Construction on the new building is to begin this spring, and the new Chabad site is set to open in September 2020.

Cramped for space in their current space, which formerly housed a day care center, personnel of Chabad of the West Side move tables and chairs and walls on a daily basis to make room for the next class or seminar or worship service.

“I’m afraid we may have outgrown the [new] space already,” said Rabbi Shlomo Kugel, founder of Chabad of the West Side.

The new handicapped-accessible, “green” Chabad center, across the street from a Presbyterian church and a Buddhist temple, will be down the block from the future Children’s Museum of Manhattan.

That a second synagogue is going up this decade in Manhattan is a sign of a recent Jewish growth on the Upper West Side, and of its Jewish community’s affluence, said Jeffrey Gurock, professor of American Jewish history at Yeshiva University.

Property values on the Upper West Side are among the highest in New York City.

The pair of new synagogues in the same neighborhood, if nearly two miles apart, “bespeak the affluence of contemporary Jews who have varying commitments and who want to live and work in the city,” Gurock said. “Suburbia is not for everyone.”

Chabad of the West Side, which has already raised $20 million for the construction deal and has begun a fundraising campaign for an additional $14 million, Rabbi Kugel said. In addition, $10 million will be borrowed for the mortgage.
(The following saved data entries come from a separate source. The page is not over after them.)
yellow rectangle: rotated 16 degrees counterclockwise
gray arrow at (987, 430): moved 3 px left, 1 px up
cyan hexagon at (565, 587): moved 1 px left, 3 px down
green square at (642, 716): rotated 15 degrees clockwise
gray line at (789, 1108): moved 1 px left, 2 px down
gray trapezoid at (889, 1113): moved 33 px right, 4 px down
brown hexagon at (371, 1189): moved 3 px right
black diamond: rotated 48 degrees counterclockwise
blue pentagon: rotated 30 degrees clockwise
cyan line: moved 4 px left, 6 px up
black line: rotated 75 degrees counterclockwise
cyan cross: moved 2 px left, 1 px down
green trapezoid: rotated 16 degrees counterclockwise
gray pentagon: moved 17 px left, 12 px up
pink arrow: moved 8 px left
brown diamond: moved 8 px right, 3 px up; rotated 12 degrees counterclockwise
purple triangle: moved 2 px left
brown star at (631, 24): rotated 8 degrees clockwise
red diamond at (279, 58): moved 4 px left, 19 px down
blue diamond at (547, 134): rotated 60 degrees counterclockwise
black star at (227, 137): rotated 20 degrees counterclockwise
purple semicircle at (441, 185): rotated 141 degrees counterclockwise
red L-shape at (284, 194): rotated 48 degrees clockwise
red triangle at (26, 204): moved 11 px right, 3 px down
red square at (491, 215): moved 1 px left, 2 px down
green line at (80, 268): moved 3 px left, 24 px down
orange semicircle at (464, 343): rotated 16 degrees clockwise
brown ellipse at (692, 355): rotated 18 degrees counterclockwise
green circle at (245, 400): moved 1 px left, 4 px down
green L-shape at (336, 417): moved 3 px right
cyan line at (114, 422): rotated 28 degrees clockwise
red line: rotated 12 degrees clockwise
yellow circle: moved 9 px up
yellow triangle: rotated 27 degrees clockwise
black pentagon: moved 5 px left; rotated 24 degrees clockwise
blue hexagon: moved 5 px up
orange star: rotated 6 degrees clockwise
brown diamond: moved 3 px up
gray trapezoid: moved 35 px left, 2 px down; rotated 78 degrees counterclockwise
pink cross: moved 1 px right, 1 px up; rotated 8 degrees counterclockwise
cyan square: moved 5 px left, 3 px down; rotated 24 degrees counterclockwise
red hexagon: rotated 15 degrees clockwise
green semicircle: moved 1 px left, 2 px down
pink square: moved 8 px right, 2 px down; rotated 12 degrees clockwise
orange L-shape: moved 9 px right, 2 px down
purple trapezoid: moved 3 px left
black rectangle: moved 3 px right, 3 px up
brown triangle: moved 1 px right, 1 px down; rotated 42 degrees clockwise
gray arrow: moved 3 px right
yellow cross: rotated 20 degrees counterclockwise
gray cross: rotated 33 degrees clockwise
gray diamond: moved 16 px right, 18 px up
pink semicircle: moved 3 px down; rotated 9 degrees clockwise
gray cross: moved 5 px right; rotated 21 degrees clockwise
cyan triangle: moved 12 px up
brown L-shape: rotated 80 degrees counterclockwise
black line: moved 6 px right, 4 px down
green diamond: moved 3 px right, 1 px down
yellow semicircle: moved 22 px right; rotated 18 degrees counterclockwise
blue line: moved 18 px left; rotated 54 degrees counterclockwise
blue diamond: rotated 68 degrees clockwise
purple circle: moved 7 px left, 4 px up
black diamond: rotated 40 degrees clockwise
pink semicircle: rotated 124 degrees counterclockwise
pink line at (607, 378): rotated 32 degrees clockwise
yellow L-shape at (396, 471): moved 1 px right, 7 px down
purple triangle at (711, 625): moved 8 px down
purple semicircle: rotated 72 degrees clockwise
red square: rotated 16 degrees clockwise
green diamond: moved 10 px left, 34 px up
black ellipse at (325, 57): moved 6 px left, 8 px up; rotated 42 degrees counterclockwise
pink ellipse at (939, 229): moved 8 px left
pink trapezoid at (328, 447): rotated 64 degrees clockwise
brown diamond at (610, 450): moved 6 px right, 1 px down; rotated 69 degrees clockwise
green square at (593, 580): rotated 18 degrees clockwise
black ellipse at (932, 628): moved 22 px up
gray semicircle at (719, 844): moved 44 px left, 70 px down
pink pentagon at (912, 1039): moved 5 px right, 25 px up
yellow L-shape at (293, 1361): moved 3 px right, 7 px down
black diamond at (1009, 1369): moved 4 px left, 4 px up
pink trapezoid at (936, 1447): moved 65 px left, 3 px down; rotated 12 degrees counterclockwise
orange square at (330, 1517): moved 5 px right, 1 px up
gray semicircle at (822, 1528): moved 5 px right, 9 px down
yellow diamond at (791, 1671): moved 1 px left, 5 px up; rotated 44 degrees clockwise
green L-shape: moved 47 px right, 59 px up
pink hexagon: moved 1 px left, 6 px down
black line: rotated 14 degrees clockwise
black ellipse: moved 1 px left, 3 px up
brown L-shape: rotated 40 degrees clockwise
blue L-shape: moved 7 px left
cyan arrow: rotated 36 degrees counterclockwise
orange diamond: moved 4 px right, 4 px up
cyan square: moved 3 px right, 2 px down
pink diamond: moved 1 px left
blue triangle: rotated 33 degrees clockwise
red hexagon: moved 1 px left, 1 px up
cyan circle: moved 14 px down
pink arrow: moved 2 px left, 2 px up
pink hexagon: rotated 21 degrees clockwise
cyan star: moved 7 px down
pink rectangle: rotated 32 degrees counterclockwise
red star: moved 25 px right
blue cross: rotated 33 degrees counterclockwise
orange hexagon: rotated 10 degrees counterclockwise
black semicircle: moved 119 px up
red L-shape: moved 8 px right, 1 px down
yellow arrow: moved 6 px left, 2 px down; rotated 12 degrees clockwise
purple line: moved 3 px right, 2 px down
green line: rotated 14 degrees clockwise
Under Rabbi Kugel, a native of Kfar Chabad in Israel, Chabad of the West Side has expanded from a handful of Jewish students he first attracted to a kosher hot dog cart outside the gates of Columbia University in 1984, and a few Jewish kids at his original pre-school in rented space the same year, to 50 employees at eight satellite locations between West 59th Street and Inwood in northern Manhattan.

Chabad of the West Side has operated out of rented space on West 110th Street, West 103th Street and West 92nd Street, before moving into its current 166 W. 97th St. site in 2001. “We wanted to expand from the first day,” said Rabbi Meir Ossey, associate director.

Much of the growth of Chabad of the West Side is due to the success of its preschool, in which some 160 youngsters in 11 classes are now enrolled, said David Pollock, associate executive director of the Jewish Community Relations Council.

Another 50 children take part in the three-times-a-week Hebrew School offered by Chabad of the West Side.

“The need for a bigger building is driven by a bigger capacity for the preschool,” said Pollock, an Upper West Side resident whose son attended the Chabad preschool two decades ago. In a neighborhood where most parents have careers outside the home, preschool and day care programs fill an ever-present need, he said.

He called that reality “a model” that has fueled the success of Chabad centers in many locations. “They fill this need.”

The area’s Jewish population was estimated at 40,000 in 1900. While the numbers steadily increased in the early decades of the century, the Upper West Side, like many Jewish neighborhoods in New York City, experienced a decrease in the later decades of the 1900s as young people left for the suburbs. The neighborhood’s Jewish population went down from 68,000 in 1991 to 60,400 in 2002, but increased to 70,500 in 2011, said Pearl Beck, who played the lead role in producing UJA-Federation of New York’s 2011 demographic profile of the city’s Jewish neighborhoods.

She declined to estimate the current Jewish population of the Upper West Side but hinted that it is likely higher than the 2011 figure.

While Manhattan’s overall Jewish population decreased by 1 percent between 1991 and 2002, the Jewish population of the Upper West Side increased by 17 percent during the same period, Beck said.

Pollock, who described himself as a “committed Conservative Jew,” is, like many participants in Chabad activities, not a member of the Orthodox community.

“Chabad goes where Jews are not necessarily chasidic Jews — they go where the unaffiliated are … even such an ‘outpost’ as the Upper West Side,” Gurock said. The neighborhood, he said, “is home to vast numbers of Jews who have no connection to Jewish life. Years ago, a Jewish sociologist referred to the community as “the holy congregation of the people of Zabar’s.”